My name is Meesha Wittkopf (she/her). I am a non-Indigenous young adult who works, plays and lives on the traditional territory of the Carcross/Tagish First Nation, otherwise known as Marsh Lake, Yukon Territory. I am a rural and remote communities advocate and seek to make change through grass-roots and community-based initiatives.

Why did you join the climate movement/what made you interested in climate change issues? 

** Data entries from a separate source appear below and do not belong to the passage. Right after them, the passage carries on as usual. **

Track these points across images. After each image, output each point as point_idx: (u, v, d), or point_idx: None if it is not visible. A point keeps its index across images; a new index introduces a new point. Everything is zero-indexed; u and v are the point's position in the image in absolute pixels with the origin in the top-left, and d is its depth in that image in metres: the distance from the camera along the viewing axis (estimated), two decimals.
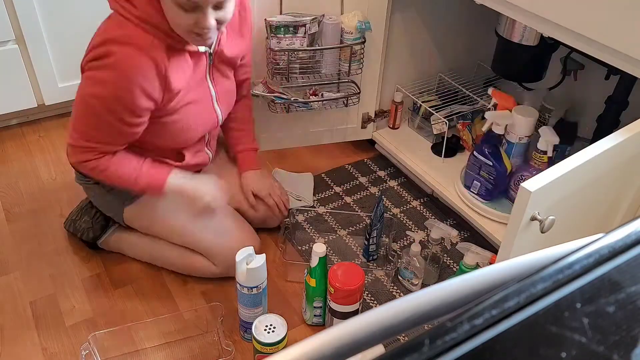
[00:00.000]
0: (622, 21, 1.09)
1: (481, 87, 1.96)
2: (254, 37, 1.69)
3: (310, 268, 1.39)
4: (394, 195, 1.89)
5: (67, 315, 1.47)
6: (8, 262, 1.61)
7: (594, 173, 1.04)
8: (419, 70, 2.00)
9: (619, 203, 1.21)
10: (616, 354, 0.34)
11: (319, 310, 1.44)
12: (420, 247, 1.52)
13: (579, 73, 1.72)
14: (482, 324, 0.33)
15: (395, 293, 1.57)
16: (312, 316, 1.46)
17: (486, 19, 1.75)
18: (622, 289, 0.37)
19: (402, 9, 1.79)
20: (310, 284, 1.39)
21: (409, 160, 1.88)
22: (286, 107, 1.78)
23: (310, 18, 1.64)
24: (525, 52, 1.61)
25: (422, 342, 0.32)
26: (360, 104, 1.89)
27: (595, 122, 1.56)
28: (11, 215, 1.77)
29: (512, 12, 1.34)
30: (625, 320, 0.35)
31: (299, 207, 1.82)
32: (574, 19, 1.18)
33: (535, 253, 0.42)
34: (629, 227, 0.39)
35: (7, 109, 2.03)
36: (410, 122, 2.04)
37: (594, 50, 1.18)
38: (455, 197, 1.71)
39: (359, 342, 0.36)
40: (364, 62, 1.76)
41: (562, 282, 0.36)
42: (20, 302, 1.50)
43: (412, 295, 0.39)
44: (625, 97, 1.50)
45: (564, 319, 0.35)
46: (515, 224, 0.97)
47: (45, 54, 1.96)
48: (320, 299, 1.42)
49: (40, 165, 1.97)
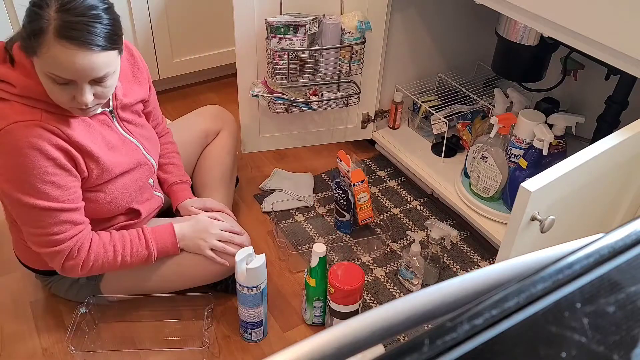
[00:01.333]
0: (622, 21, 1.09)
1: (481, 87, 1.96)
2: (254, 37, 1.69)
3: (310, 268, 1.39)
4: (394, 195, 1.89)
5: (67, 315, 1.47)
6: (8, 262, 1.61)
7: (594, 173, 1.04)
8: (419, 70, 2.00)
9: (619, 203, 1.21)
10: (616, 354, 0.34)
11: (319, 310, 1.44)
12: (420, 247, 1.52)
13: (579, 73, 1.72)
14: (482, 324, 0.33)
15: (395, 293, 1.57)
16: (312, 316, 1.46)
17: (486, 19, 1.75)
18: (622, 289, 0.37)
19: (402, 9, 1.79)
20: (310, 284, 1.39)
21: (409, 160, 1.88)
22: (286, 107, 1.78)
23: (310, 18, 1.64)
24: (525, 52, 1.62)
25: (422, 342, 0.32)
26: (360, 104, 1.89)
27: (595, 122, 1.56)
28: None
29: (512, 12, 1.34)
30: (625, 320, 0.35)
31: (299, 207, 1.82)
32: (574, 19, 1.18)
33: (535, 253, 0.42)
34: (629, 227, 0.39)
35: None
36: (410, 122, 2.04)
37: (594, 50, 1.18)
38: (455, 197, 1.71)
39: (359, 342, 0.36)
40: (364, 62, 1.76)
41: (562, 282, 0.36)
42: (20, 302, 1.50)
43: (412, 295, 0.39)
44: (625, 97, 1.50)
45: (564, 319, 0.35)
46: (515, 224, 0.97)
47: None
48: (320, 299, 1.42)
49: None
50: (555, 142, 1.50)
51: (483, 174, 1.59)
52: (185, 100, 2.30)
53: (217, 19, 2.20)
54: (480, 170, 1.60)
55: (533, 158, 1.50)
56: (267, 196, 1.85)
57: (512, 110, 1.72)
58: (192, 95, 2.37)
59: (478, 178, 1.61)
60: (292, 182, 1.91)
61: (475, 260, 1.67)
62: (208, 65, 2.32)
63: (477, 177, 1.62)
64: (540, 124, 1.50)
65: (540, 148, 1.48)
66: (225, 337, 1.43)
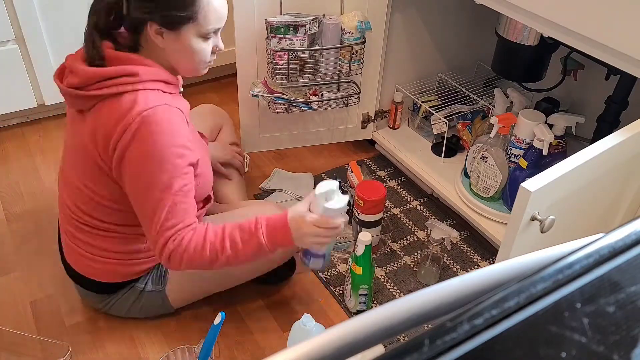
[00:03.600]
0: (622, 21, 1.09)
1: (481, 87, 1.96)
2: (254, 37, 1.69)
3: (356, 256, 1.40)
4: (394, 195, 1.89)
5: (67, 315, 1.47)
6: (8, 262, 1.61)
7: (594, 173, 1.04)
8: (419, 70, 1.99)
9: (619, 203, 1.21)
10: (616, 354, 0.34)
11: (364, 298, 1.46)
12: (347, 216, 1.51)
13: (579, 73, 1.72)
14: (482, 324, 0.33)
15: (395, 293, 1.57)
16: (357, 304, 1.48)
17: (486, 19, 1.75)
18: (622, 289, 0.37)
19: (402, 9, 1.79)
20: (357, 272, 1.41)
21: (409, 160, 1.88)
22: (286, 107, 1.78)
23: (310, 18, 1.64)
24: (525, 52, 1.62)
25: (422, 342, 0.32)
26: (360, 104, 1.89)
27: (595, 122, 1.56)
28: (11, 215, 1.77)
29: (512, 12, 1.34)
30: (625, 320, 0.35)
31: None
32: (574, 19, 1.18)
33: (535, 253, 0.42)
34: (629, 227, 0.39)
35: (7, 109, 2.03)
36: (410, 122, 2.04)
37: (594, 50, 1.18)
38: (455, 197, 1.71)
39: (359, 342, 0.36)
40: (364, 62, 1.76)
41: (562, 282, 0.36)
42: (20, 302, 1.50)
43: (412, 295, 0.39)
44: (625, 97, 1.50)
45: (564, 319, 0.35)
46: (515, 224, 0.97)
47: (45, 54, 1.96)
48: (366, 287, 1.44)
49: (40, 166, 1.97)
50: (555, 142, 1.50)
51: (483, 174, 1.59)
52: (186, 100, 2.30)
53: None
54: (480, 170, 1.60)
55: (533, 158, 1.50)
56: (267, 196, 1.85)
57: (512, 110, 1.72)
58: (192, 95, 2.36)
59: (478, 178, 1.61)
60: (292, 182, 1.91)
61: (476, 260, 1.67)
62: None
63: (477, 177, 1.62)
64: (540, 124, 1.50)
65: (540, 148, 1.48)
66: (225, 337, 1.43)
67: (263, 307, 1.52)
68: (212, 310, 1.47)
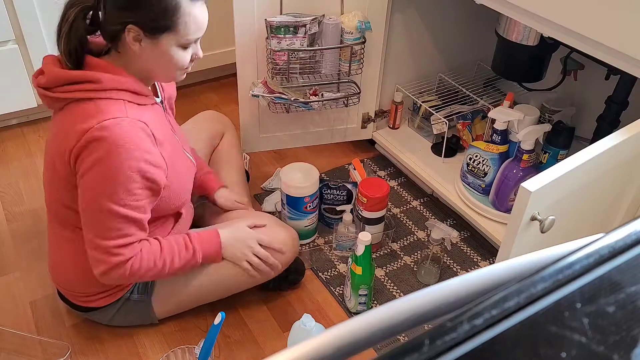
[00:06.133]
0: (622, 21, 1.09)
1: (481, 87, 1.96)
2: (254, 37, 1.69)
3: (356, 256, 1.40)
4: (394, 195, 1.89)
5: (67, 315, 1.47)
6: (8, 262, 1.61)
7: (594, 173, 1.04)
8: (419, 70, 2.00)
9: (619, 203, 1.21)
10: (616, 354, 0.34)
11: (364, 298, 1.46)
12: (352, 215, 1.60)
13: (579, 73, 1.72)
14: (482, 324, 0.33)
15: (395, 293, 1.57)
16: (357, 304, 1.48)
17: (486, 19, 1.75)
18: (622, 289, 0.37)
19: (402, 9, 1.79)
20: (357, 272, 1.41)
21: (409, 160, 1.88)
22: (286, 107, 1.78)
23: (310, 18, 1.64)
24: (525, 52, 1.61)
25: (422, 342, 0.32)
26: (360, 104, 1.89)
27: (595, 122, 1.56)
28: (11, 215, 1.77)
29: (512, 12, 1.34)
30: (625, 320, 0.35)
31: None
32: (574, 19, 1.18)
33: (535, 253, 0.42)
34: (629, 227, 0.39)
35: (7, 109, 2.04)
36: (410, 122, 2.04)
37: (594, 50, 1.18)
38: (455, 197, 1.71)
39: (359, 342, 0.36)
40: (364, 62, 1.76)
41: (562, 282, 0.36)
42: (20, 302, 1.50)
43: (412, 295, 0.39)
44: (625, 97, 1.50)
45: (564, 319, 0.35)
46: (515, 224, 0.97)
47: (45, 54, 1.95)
48: (366, 287, 1.44)
49: (40, 166, 1.97)
50: (526, 157, 1.50)
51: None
52: (186, 100, 2.30)
53: (217, 19, 2.20)
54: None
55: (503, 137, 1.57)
56: (268, 195, 1.85)
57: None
58: (192, 95, 2.37)
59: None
60: None
61: (476, 260, 1.67)
62: (208, 65, 2.32)
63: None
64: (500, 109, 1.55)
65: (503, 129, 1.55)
66: (225, 337, 1.43)
67: (263, 307, 1.52)
68: (212, 311, 1.47)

I joined the climate movement because climate change impacts other wicked problems like food security, housing, culture, conservation, etc. Especially in the North, rural and remote communities are adversely impacted by climate change. For example, permafrost thaw can damage roads that communities rely on for transportation (particularly for access to health care, food, and other needs). If the single road that leads to their community is damaged, they become more isolated and are put under a state of emergency. I believe mitigating our reactionary methods of support by mitigating climate change, planning ahead, and supporting localized systems (like food paradigms) and community and First Nation sovereignty are key to resiliency in the North, particularly in response to the climate crisis.

What accomplishment are you proud of?

I am proud of initiating the Beaver Creek Food Sovereignty Project, where I worked with White River First Nation to acquire over $120,000 of funding to upgrade a greenhouse and build a community-friendly gardening space. There I worked with volunteers and built 15 garden boxes, grew food for the community, and mentored youth ages 10-16 in the community to learn to grow food, work with each other, and take care of the site. This work gained a lot of support from other communities, decision makers and funders, while advocating the need to support food sovereignty in rural and remote communities in the Yukon.

What climate change initiatives are you currently involved in?

I am currently working on a few projects, but one exciting initiative is the Youth Coalition 4 Food Security. I am the founder and chair of the Youth Coalition 4 Food Security (YC4FS), a youth-led advisory committee that seeks to build a larger network of youth (35 and under) across Northern Canada to engage, support, and educate each other on northern food initiatives.

What do you think is the most effective way for people to take action for the climate? 

Seek out and/or start initiatives that are specific to your region or community - and that you are passionate about! It is easy to get overwhelmed with the multitude of "problems" that our communities face. Find one or two that you would like to learn about, and talk to others about it. See what is happening already, or build a group of partners and mentors that support you in solving the problem you have identified. Remember to keep it focused on your community, and go from there!

What is a fun fact about you? 

I have attended UNFCCC COP 27 and have auditioned for Disneyboth experiences provided clarity of where I belong in the world in regards to my work.

*I speak English and Spanish, and a little bit of French and Hungarian. I am learning to play the fiddle.